Addendum: Is Generative AI Running out of Stuff to be Good At?

There’s reason to be cautious around even relying on gen AI as it currently stands to remain available. AI companies have invested billions into developing features into their products, and spend millions on keeping them afloat – a report in 2023 showed ChatGPT costing $700,000 per day to run, which is likely even higher today.

At the same time, some of the most high profile rollouts of generative AI, like Google’s AI search results summaries, have been met with criticism and controversy. Recent surveys have found that not that many people are actually regularly using the tools. As the novelty of generative AI fades, and impressive improvements stagnate, the day may come when keeping things like ChatGPT online simply isn’t worth it.

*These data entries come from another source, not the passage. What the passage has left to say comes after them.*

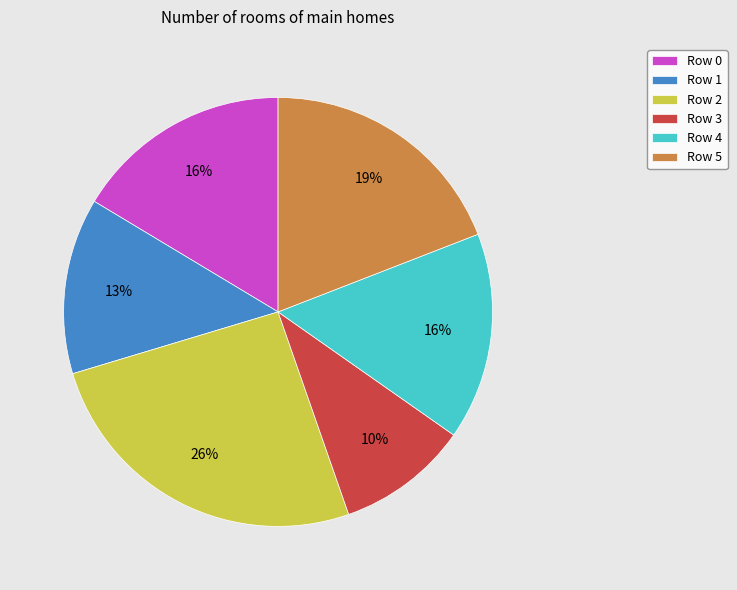

To the nearest percent, what portion does Row 0 represent?

16%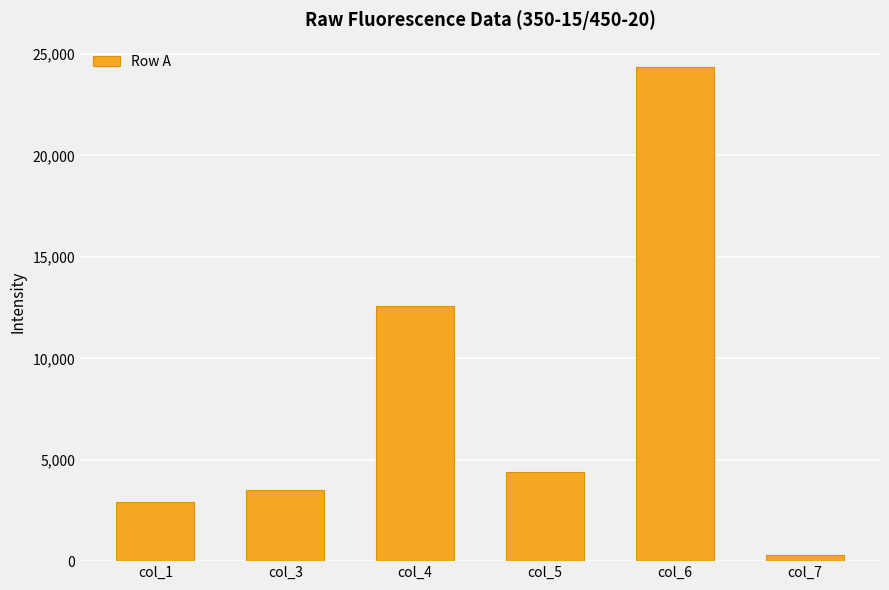

True or false: the data shows 12603 at col_4.

True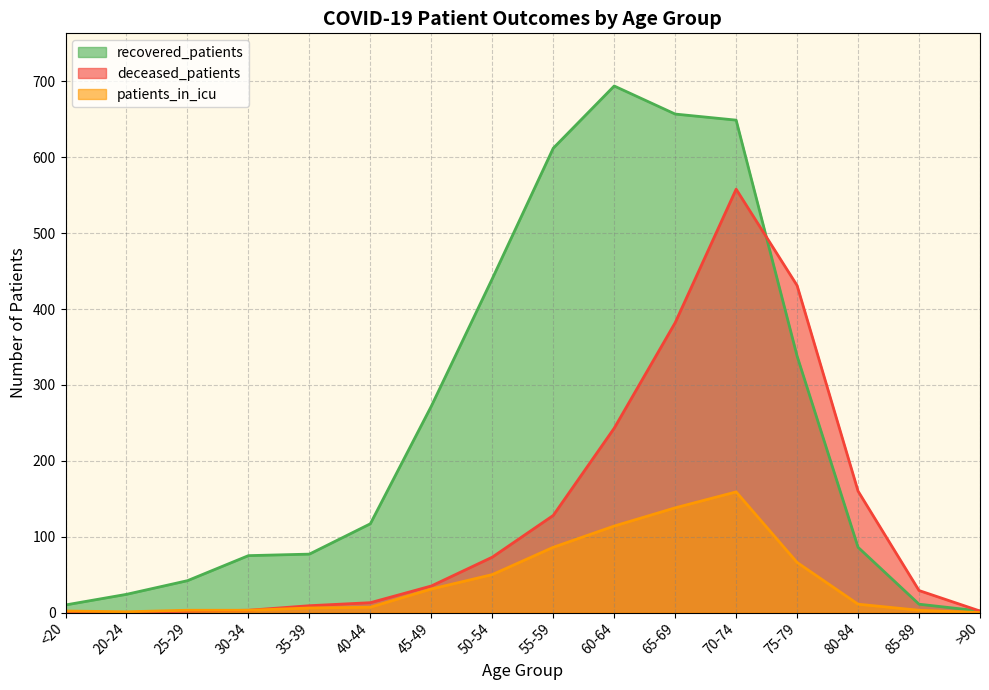

Does the chart display data point markers on the line(s)?

No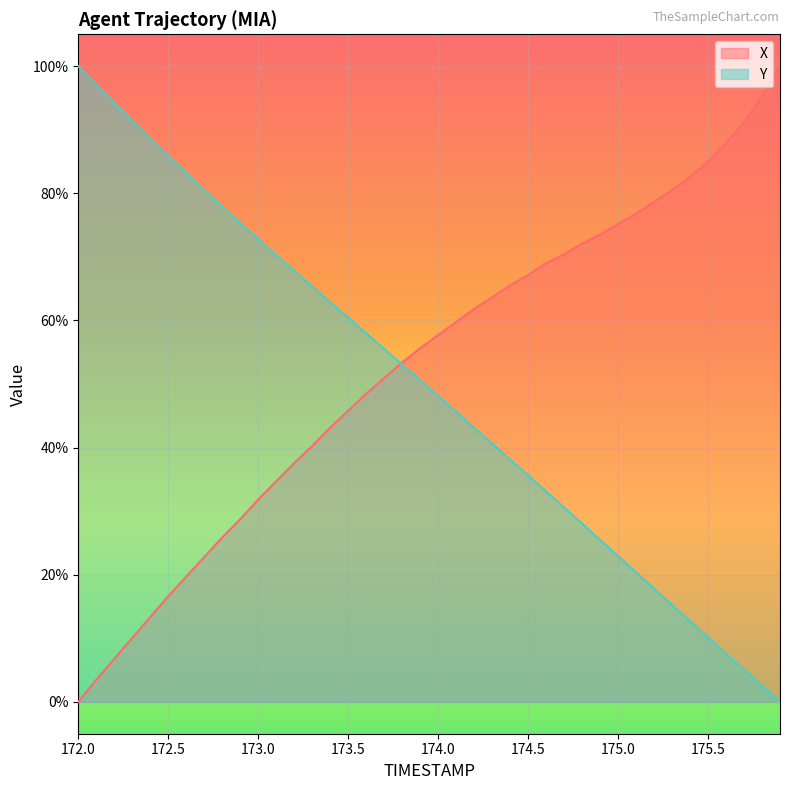

What is the spread (max minus min) of values at 173.6?

9.5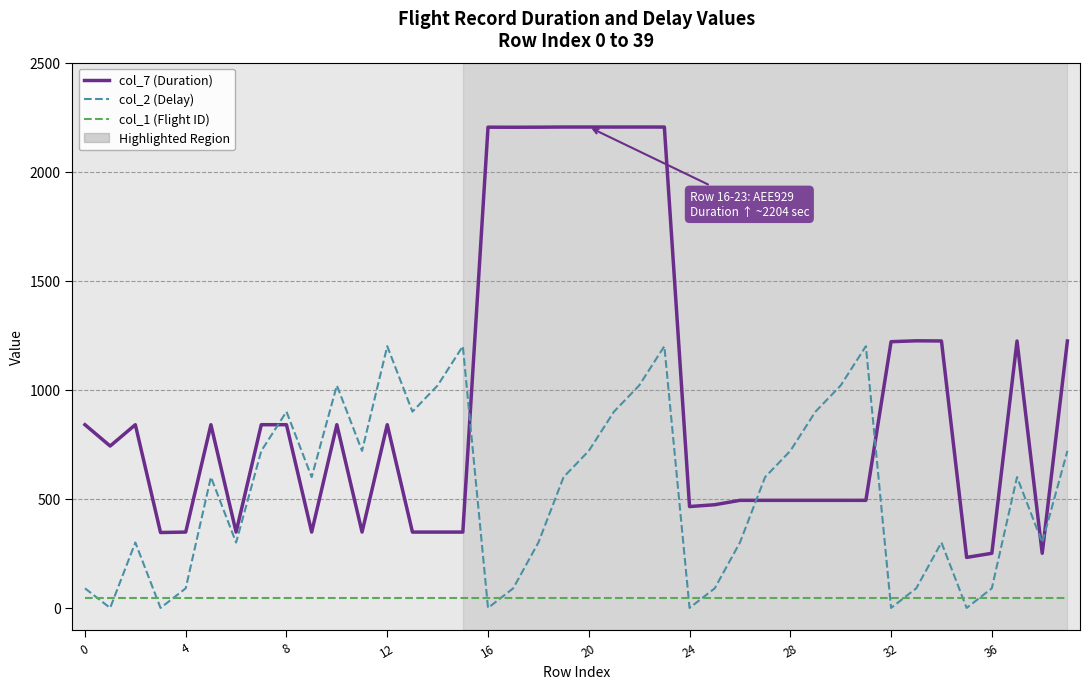

Rank the series by their maximum value, from lowest to highest.

col_1 (Flight ID), col_2 (Delay), col_7 (Duration)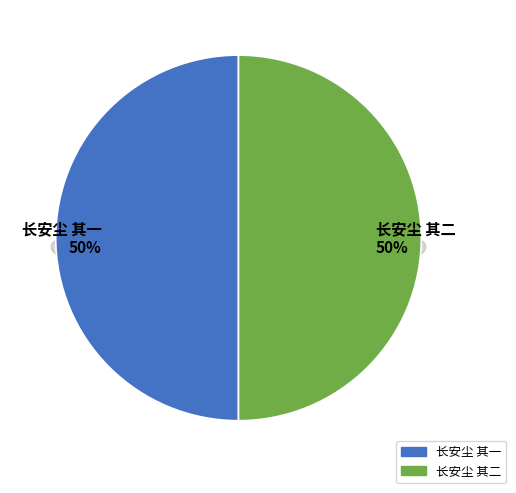

How many slices are in this pie chart?

2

Are there that many things left for AI to do? If there is another major frontier for AI to tackle, it’s in the physical world: autonomous vehicles, factory line robots, delivery drones, and more. We’re seeing tentative steps into this domain, but before this tech can be deployed en masse, it needs to navigate a minefield of legal regulation across many industries, far tougher than the regulations currently catching up to online AI applications.

AI has actually been around much longer than most people think. It was first introduced in the mid 1900s and has been embedded in a lot of the technology that we use regularly as everyday consumers. It’s just been hidden from center-stage. For example, Google Search has used AI for decades to populate the best results for its users. Turns out we’re not all actually as good as we thought we were at boolean searches.

All these tools are great, and we are hopeful AI will continue to enhance the lives of humans across the globe. That said, we see its limitations. AI is not a replacement for humanity, the essence of who we are, our connections, our creativity, and our emotions. As marketers in a creative field, it’s important to consider how we leverage AI technology in our work. Using it as a helpful tool to reduce toil makes sense, but completely replacing our creative intelligence doesn’t. Remember, authenticity is what performs, because humans are drawn to humanity.